#### SELECTED EXCERPT:
--------------------------------------------------

[Dnsmasq-discuss] dnsmasq mishandles some cases when bad dns response packet is received

Petr Menšík pemensik at redhat.com
Tue Nov 22 20:42:28 UTC 2022 

Created ldns-testns files for all queries. Also contains their body 
responses parsed by dig tool on that.

Interesting cases, but I am not sure how much should dnsmasq validate 
those responses.  Most of these responses is valid DNS responses. Sure, 
not what client expected or needed, but I doubt we can make reasonable 
filter on dnsmasq side.

On 19. 11. 22 0:12, Geert Stappers via Dnsmasq-discuss wrote:
> On Wed, Nov 16, 2022 at 11:15:08AM +0800, zhangjiangyu via Dnsmasq-discuss wrote:
>> Hi,
>>
>> On Mon, Nov 15, 2022 at 8:15:00PM +0800, Petr Menšík wrote:
>>> Interesting tests.
>>>
>>> But dnsmasq is somehow naive in parsing replied queries. It tries to
>>> deliver the response exactly as it were delivered to it. I think the
>>> main reason for it is it expects trusted resolvers to be used as a
>>> forwarding servers, not something bogus. Sure, I admit that might not be
>>> correct expectation. dnsmasq is minimalistic and tries to minimize the
>>> size of code and used resources. Therefore it does not do full parsing
>>> of the message and verification of every aspect in the response.
>>>
>>> I would recommend using Unbound for less trusted forwarders. I think all
>>> other implementations do not rely on recursive server doing the hard
>>> work, so they may encounter also less trusted responses. But dnsmasq
>>> should send queries to trusted forwarders only. It can therefore trust
>>> them to do more strict checking.

--------------------------------------------------

#### LISTED RECORDS:
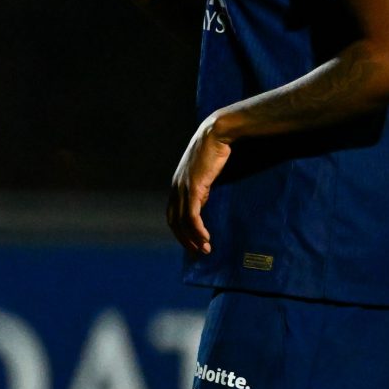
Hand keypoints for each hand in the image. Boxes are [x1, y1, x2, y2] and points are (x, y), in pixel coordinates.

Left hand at [169, 111, 233, 255]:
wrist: (216, 134)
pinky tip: (205, 239)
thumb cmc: (214, 152)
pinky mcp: (193, 188)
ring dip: (192, 239)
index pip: (172, 216)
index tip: (191, 243)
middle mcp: (175, 189)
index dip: (180, 232)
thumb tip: (204, 202)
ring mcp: (182, 189)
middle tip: (196, 253)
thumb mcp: (205, 175)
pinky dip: (197, 230)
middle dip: (184, 240)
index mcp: (176, 186)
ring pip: (182, 222)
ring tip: (204, 250)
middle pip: (174, 222)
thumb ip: (201, 189)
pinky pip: (192, 216)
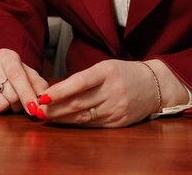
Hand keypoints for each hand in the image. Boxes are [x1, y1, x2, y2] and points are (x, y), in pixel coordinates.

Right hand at [0, 48, 47, 116]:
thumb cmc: (9, 74)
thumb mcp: (26, 74)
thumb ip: (39, 85)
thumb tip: (45, 100)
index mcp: (7, 56)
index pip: (17, 76)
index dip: (27, 94)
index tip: (34, 109)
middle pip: (11, 95)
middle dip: (18, 104)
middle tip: (16, 100)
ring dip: (5, 108)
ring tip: (2, 98)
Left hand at [37, 59, 162, 127]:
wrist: (154, 86)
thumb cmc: (125, 73)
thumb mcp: (106, 68)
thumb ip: (84, 78)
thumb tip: (56, 91)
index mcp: (107, 71)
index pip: (80, 82)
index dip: (60, 91)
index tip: (43, 96)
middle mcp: (112, 90)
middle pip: (78, 103)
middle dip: (55, 108)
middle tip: (37, 110)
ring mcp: (116, 108)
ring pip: (83, 116)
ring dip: (62, 118)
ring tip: (46, 117)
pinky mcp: (118, 122)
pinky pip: (92, 124)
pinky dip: (76, 123)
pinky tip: (64, 122)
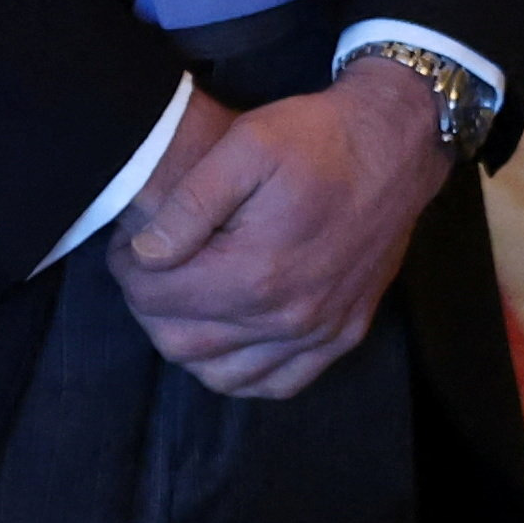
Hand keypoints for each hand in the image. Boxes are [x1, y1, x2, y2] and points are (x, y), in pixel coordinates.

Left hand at [110, 53, 447, 398]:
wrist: (395, 145)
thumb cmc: (317, 138)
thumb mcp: (245, 146)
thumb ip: (189, 203)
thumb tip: (146, 254)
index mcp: (257, 271)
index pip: (158, 299)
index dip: (128, 274)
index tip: (129, 248)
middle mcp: (289, 317)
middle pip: (183, 344)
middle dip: (148, 310)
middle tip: (147, 272)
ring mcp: (320, 332)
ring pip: (224, 376)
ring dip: (189, 345)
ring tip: (183, 300)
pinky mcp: (343, 334)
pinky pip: (279, 384)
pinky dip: (243, 373)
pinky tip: (230, 337)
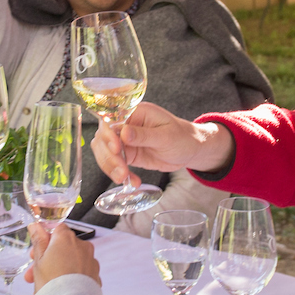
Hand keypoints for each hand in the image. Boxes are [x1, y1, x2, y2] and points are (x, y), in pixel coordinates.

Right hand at [25, 222, 100, 290]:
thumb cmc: (52, 283)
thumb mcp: (38, 260)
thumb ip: (38, 240)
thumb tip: (36, 226)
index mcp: (66, 238)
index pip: (56, 229)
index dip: (45, 240)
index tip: (36, 252)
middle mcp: (82, 246)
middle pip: (63, 246)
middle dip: (49, 256)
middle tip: (35, 271)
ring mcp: (91, 261)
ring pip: (72, 259)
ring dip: (60, 267)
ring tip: (46, 284)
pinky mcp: (95, 276)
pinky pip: (81, 271)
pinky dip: (72, 276)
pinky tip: (62, 287)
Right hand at [91, 102, 234, 184]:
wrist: (191, 150)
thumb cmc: (182, 137)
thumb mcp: (166, 136)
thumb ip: (144, 135)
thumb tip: (123, 132)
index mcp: (134, 112)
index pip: (111, 119)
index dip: (108, 134)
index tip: (116, 149)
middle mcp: (125, 124)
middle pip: (103, 138)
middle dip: (109, 156)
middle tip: (122, 171)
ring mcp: (124, 140)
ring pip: (105, 152)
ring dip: (111, 167)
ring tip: (124, 179)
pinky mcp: (127, 154)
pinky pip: (115, 164)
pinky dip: (119, 174)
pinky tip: (132, 182)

--------------------------------------------------

#### HOW TO COMPLETE THIS TASK:
Write what comes next in the mailing-list thread about dnsmasq and bad DNS response packets, starting after its last line.

#### ANSWER TO THIS EXERCISE:
>> Unfortunately the unbound also has the same problem, I also submitted
>> an issue. Although the forwarders configured by dnsmasq are trusted,
>> there are also some situations that need to be considered, such as,
>> the dnsmasq configuration file has been maliciously changed, your
>> trusted forwarder has the same error handling problem or the host
>> computer where the forwarder is located is attacked, so dnsmasq needs
>> to do some obvious wrong checks, and it is also necessary.it can't
>> rely entirely on other parsers.
>>
>>> But I admit we should add at least the most obvious checks. Would you
>>> please make the responses in ldns-testns [1] server format, so it would
>>> be easier to test it? It allows also encoding the body in hex format, so
>>> invalid responses are broken as well. It would be easier to test the bad
>>> behaviour and prepare fixes for them. Are those links leading to DNS in
>>> wire format? It would be simpler to read if pcap with them were used,
>>> wireshark would visualise those responses well.
>> Yes, The message I provided is a wire format,
>> but it is a bit different from the wire format,
>> because the first four bytes are a length field.
> Ah, a length field, a sixtyfour bit length field.
>
>
>> I removed the length field,
>> it should be all dns request and reply messages, it is wire format.
>      ;-)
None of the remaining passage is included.